▽

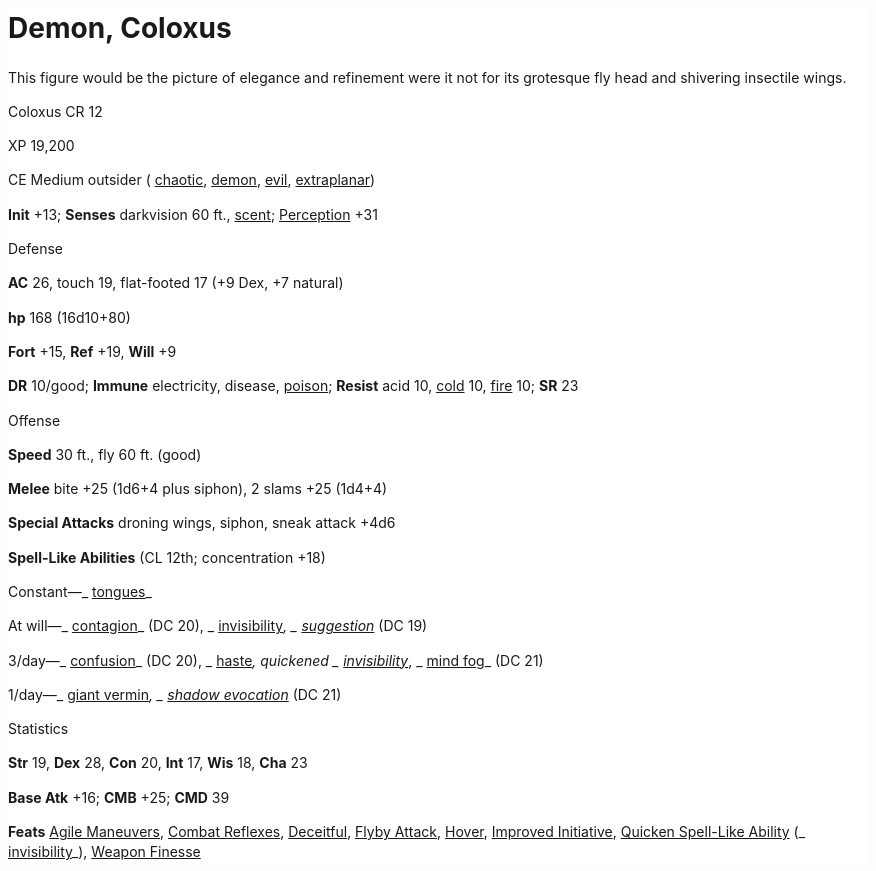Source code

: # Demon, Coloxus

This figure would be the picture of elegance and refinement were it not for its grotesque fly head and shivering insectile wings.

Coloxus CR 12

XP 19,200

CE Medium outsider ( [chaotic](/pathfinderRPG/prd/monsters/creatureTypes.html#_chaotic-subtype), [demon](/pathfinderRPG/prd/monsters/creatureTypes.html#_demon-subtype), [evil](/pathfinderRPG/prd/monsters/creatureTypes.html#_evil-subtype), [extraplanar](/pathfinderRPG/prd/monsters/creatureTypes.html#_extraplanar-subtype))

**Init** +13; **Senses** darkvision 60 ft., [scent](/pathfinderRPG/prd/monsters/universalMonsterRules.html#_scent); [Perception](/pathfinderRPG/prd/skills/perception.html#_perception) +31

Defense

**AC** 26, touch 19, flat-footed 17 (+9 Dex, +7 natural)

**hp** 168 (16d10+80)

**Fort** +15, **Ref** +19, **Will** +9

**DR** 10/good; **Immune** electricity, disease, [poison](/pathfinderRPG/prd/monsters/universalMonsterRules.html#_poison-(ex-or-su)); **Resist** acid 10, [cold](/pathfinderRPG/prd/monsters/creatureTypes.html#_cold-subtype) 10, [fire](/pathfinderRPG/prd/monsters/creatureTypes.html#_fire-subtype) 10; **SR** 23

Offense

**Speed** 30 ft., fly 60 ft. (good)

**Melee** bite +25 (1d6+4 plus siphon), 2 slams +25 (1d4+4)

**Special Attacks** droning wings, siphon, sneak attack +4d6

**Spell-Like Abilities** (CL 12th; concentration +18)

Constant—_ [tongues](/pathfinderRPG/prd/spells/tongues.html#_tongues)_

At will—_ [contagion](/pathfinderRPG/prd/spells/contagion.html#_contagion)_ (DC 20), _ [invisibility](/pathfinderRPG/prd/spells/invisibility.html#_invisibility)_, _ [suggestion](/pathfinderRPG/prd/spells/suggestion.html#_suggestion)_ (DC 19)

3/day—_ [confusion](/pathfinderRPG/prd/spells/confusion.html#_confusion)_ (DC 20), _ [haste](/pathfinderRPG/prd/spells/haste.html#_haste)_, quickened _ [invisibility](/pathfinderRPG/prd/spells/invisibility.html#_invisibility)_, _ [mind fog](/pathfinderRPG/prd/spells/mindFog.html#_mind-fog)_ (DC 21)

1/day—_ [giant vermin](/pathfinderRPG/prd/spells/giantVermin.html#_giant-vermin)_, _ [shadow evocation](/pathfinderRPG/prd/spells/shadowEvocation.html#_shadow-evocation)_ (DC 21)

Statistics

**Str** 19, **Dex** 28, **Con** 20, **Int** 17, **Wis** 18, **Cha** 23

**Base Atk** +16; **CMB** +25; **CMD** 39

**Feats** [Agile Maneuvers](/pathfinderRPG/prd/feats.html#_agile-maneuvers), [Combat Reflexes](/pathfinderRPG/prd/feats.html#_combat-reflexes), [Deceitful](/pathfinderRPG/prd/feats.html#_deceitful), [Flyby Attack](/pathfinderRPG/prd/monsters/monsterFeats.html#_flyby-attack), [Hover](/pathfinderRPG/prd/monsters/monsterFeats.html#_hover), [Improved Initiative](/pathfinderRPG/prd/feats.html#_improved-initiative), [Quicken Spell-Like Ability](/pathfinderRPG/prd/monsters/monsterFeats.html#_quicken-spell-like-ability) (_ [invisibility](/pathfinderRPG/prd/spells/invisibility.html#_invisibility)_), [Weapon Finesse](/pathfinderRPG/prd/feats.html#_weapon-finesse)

△
▽

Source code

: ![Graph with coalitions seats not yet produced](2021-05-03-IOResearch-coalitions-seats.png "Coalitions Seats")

△

The expected output is exactly the lines of the listing above between the line holding "12th; concentration +18)" and the line holding "Atk** +16; **CMB** +25; **CMD** 39", inclusive.

Worked solution:
**Spell-Like Abilities** (CL 12th; concentration +18)

Constant—_ [tongues](/pathfinderRPG/prd/spells/tongues.html#_tongues)_

At will—_ [contagion](/pathfinderRPG/prd/spells/contagion.html#_contagion)_ (DC 20), _ [invisibility](/pathfinderRPG/prd/spells/invisibility.html#_invisibility)_, _ [suggestion](/pathfinderRPG/prd/spells/suggestion.html#_suggestion)_ (DC 19)

3/day—_ [confusion](/pathfinderRPG/prd/spells/confusion.html#_confusion)_ (DC 20), _ [haste](/pathfinderRPG/prd/spells/haste.html#_haste)_, quickened _ [invisibility](/pathfinderRPG/prd/spells/invisibility.html#_invisibility)_, _ [mind fog](/pathfinderRPG/prd/spells/mindFog.html#_mind-fog)_ (DC 21)

1/day—_ [giant vermin](/pathfinderRPG/prd/spells/giantVermin.html#_giant-vermin)_, _ [shadow evocation](/pathfinderRPG/prd/spells/shadowEvocation.html#_shadow-evocation)_ (DC 21)

Statistics

**Str** 19, **Dex** 28, **Con** 20, **Int** 17, **Wis** 18, **Cha** 23

**Base Atk** +16; **CMB** +25; **CMD** 39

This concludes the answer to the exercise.